En revanche, l’allergie désigne un mécanisme immunologique spécifique : une réponse exagérée du système immunitaire face à une substance généralement inoffensive (allergène), impliquant des anticorps IgE, des lymphocytes T ou d’autres voies effectrices. Bien que l’allergie soit une cause fréquente d’urticaire aiguë — notamment après ingestion d’aliments (noix, fruits de mer), piqûres d’insectes ou prise de médicaments (comme les antibiotiques bêta-lactamines) — elle n’en représente qu’une partie des étiologies.
En effet, près de 50 % des urticaires aiguës sont d’origine infectieuse (virus respiratoires, infections ORL), tandis que l’urticaire chronique (persistant plus de six semaines) est rarement allergique : elle est le plus souvent liée à des facteurs auto-immuns, à des dysfonctionnements du système nerveux végétatif ou à des causes idiopathiques. Des déclencheurs non immunologiques — comme le froid, la pression, la chaleur, l’exercice physique ou le stress — peuvent également induire des formes physiques d’urticaire.
Le diagnostic repose donc sur une anamnèse minutieuse, l’examen clinique et, si nécessaire, des tests sérologiques (dosage des IgE spécifiques, recherche d’auto-anticorps anti-FcεRI ou anti-IgE) ou des provocations contrôlées (ex. : test au froid).

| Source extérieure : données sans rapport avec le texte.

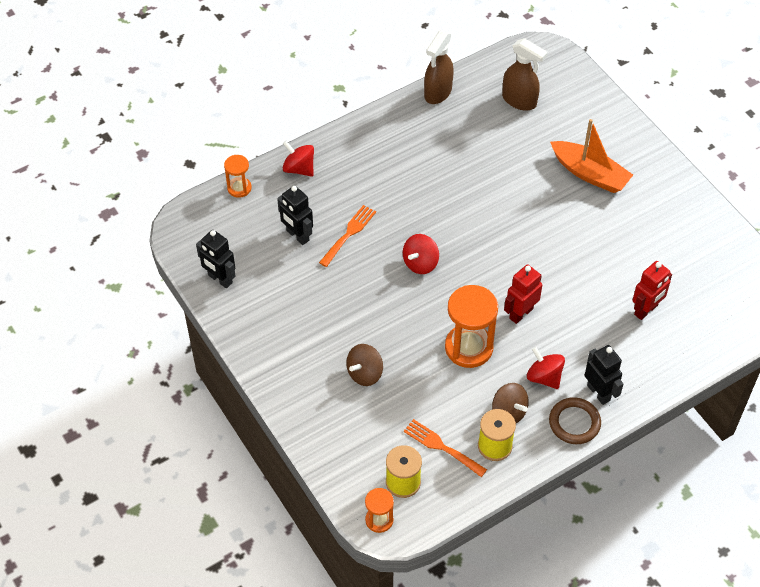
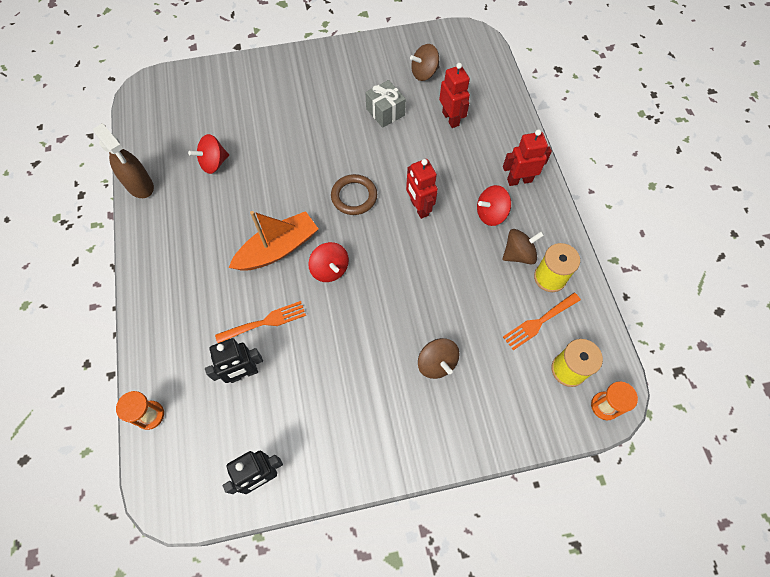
camera: 70 degrees left, 10 degrees up
(299, 168) = (158, 343): red spinning top -> red spinning top (214, 163)
(349, 233) = (265, 322): orange fork -> orange fork turned 105 degrees clockwise
(469, 347) = (440, 262): orange hourglass -> none
(519, 101) = (189, 126): brown spray bottle -> none
(574, 423) = (543, 208): brown ring -> brown ring (354, 196)
(590, 174) = (297, 105): orange boat -> orange boat (278, 249)
(599, 392) = (519, 180): black robot -> red robot
(622, 250) = (385, 112): none -> grey gift
(695, 269) = (424, 73): none -> brown spinning top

Le traitement initial associe des antihistaminiques H1 non sédatifs à dose optimale ; en cas de résistance, des options thérapeutiques ciblées — comme l’omalizumab (anticorps monoclonal anti-IgE) — sont désormais validées pour l’urticaire chronique spontanée.
En résumé, toute allergie ne provoque pas nécessairement d’urticaire, et toute urticaire n’est pas forcément allergique. Une évaluation spécialisée permet de distinguer ces entités, d’éviter des investigations inutiles et d’orienter vers une prise en charge adaptée, sécurisée et personnalisée.